***** SUPPLIED ENTRIES

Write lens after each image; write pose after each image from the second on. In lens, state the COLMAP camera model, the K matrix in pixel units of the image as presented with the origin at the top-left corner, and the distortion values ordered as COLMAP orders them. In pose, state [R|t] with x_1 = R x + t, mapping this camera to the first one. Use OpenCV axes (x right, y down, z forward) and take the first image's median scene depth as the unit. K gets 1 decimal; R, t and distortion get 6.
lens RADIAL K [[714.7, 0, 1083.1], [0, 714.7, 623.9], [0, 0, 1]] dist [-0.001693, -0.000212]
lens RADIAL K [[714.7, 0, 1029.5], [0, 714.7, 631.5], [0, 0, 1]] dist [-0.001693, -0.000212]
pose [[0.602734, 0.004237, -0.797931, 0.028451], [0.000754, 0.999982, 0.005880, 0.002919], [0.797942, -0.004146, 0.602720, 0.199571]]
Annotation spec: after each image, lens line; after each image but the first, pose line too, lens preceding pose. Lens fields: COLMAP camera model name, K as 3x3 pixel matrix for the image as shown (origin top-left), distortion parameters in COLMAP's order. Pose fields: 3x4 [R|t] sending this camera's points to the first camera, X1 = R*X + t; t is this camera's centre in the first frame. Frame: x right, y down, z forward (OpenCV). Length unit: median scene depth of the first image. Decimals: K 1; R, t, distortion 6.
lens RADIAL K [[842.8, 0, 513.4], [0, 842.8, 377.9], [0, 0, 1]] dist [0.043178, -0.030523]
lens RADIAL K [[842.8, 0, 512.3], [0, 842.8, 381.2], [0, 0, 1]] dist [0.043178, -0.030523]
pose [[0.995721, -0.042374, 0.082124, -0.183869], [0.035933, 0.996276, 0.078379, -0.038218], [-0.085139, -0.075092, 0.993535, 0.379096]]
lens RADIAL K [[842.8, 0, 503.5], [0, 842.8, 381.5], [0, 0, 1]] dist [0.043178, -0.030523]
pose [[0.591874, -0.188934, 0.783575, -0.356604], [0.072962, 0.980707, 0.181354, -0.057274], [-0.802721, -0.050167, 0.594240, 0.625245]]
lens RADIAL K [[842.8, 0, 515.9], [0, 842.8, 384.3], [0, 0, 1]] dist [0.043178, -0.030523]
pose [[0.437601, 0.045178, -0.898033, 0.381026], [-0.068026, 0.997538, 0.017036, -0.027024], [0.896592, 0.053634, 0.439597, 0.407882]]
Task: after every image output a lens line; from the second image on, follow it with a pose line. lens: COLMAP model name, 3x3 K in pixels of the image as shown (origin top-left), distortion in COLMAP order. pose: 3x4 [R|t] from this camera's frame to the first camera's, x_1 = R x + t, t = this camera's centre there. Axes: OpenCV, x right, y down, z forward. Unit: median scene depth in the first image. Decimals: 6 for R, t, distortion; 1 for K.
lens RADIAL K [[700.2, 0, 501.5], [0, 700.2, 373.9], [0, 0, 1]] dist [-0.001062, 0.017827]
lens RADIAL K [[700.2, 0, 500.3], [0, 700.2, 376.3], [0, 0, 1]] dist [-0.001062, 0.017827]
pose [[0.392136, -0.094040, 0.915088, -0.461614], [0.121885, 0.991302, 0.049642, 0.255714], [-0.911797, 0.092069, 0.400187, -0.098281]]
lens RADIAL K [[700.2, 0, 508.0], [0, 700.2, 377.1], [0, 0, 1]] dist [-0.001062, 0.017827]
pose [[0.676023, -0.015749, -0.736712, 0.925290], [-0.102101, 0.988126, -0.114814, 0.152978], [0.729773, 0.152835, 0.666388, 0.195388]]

**********

WHAT THE EXERCISE ASKS - Rewrite everything from the first line down to the line containing "623.9], [0, 0, 1]] dist [-0.001693, -0.000212]", changing "pixel units" to "pixels" and leaving the rest as it is.

WRITTEN ANSWER -
Write lens after each image; write pose after each image from the second on. In lens, state the COLMAP camera model, the K matrix in pixels of the image as presented with the origin at the top-left corner, and the distortion values ordered as COLMAP orders them. In pose, state [R|t] with x_1 = R x + t, mapping this camera to the first one. Use OpenCV axes (x right, y down, z forward) and take the first image's median scene depth as the unit. K gets 1 decimal; R, t and distortion get 6.
lens RADIAL K [[714.7, 0, 1083.1], [0, 714.7, 623.9], [0, 0, 1]] dist [-0.001693, -0.000212]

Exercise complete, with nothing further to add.